While news of defaults, liens, and other financial train-wrecks have dominated the news and caused many building boards plenty of sleepless nights, co-ops have been lucky. While a spike in defaults on maintenance payments over the last three years has forced many condominium boards to scramble to make up for lost income, legal and management professionals say that co-ops have survived relatively unscathed. But why is that?
Luck, or Planning?
Actually, luck has little to do with it, according to attorney Dennis DePaola, executive vice president of Manhattan-based Orsid Realty Corporation, which manages 120 buildings, around 80 of which are co-ops. “There are a lot of mortgage foreclosures, but not by co-ops, because co-op boards have been more diligent through the years in restricting their amount of financing. Co-ops are not typically over-leveraged.”
Another advantage co-ops have over condos is their priority over bank loans in order of payout in a foreclosure, says attorney Stephen M. Lasser of the Condominium & Co-op Group in the New York office of Stark & Stark, where he is a partner. “In a condo, the mortgage gets paid first," says Lasser. "If the owner doesn’t pay their common charges, it doesn’t really affect the lender. So the lender has no incentive to pay the common charges.”
A co-op, on the other hand “has a statutory lien,” explains Lasser, “and that has priority over the bank.

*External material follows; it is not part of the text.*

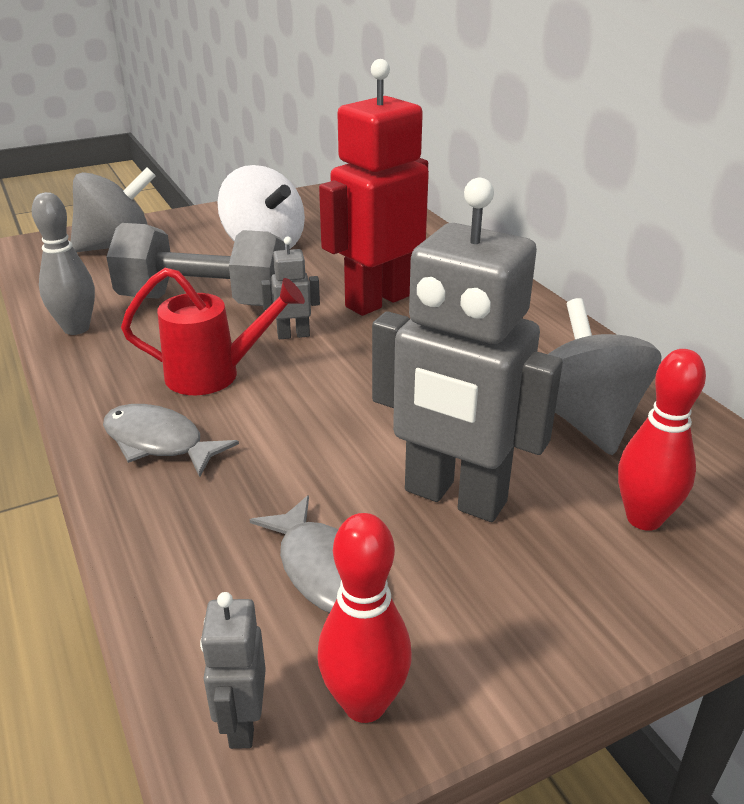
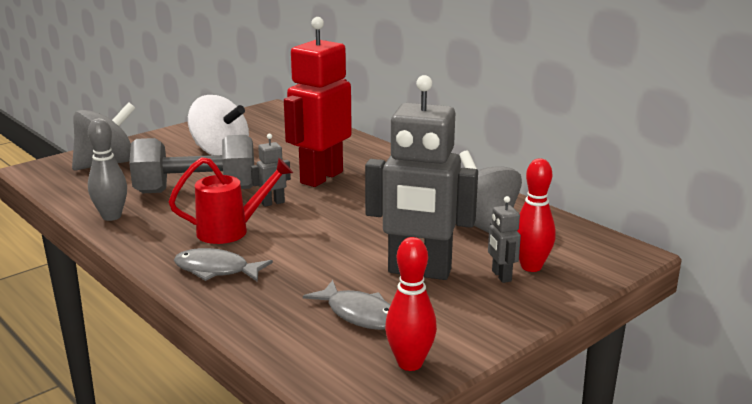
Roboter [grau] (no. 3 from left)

If somebody doesn’t pay their mortgage in a co-op, in most cases the bank will step in and pay the arrears in order to prevent their lien from being wiped out if the co-op sells the apartment.”
Additionally, says to Steve Osman, CEO of Metropolitan Pacific Properties, a management company in Manhattan, “Condominiums are very hard to foreclose on. It could take years. Co-ops are rather easy. You’re just calling in common stock.”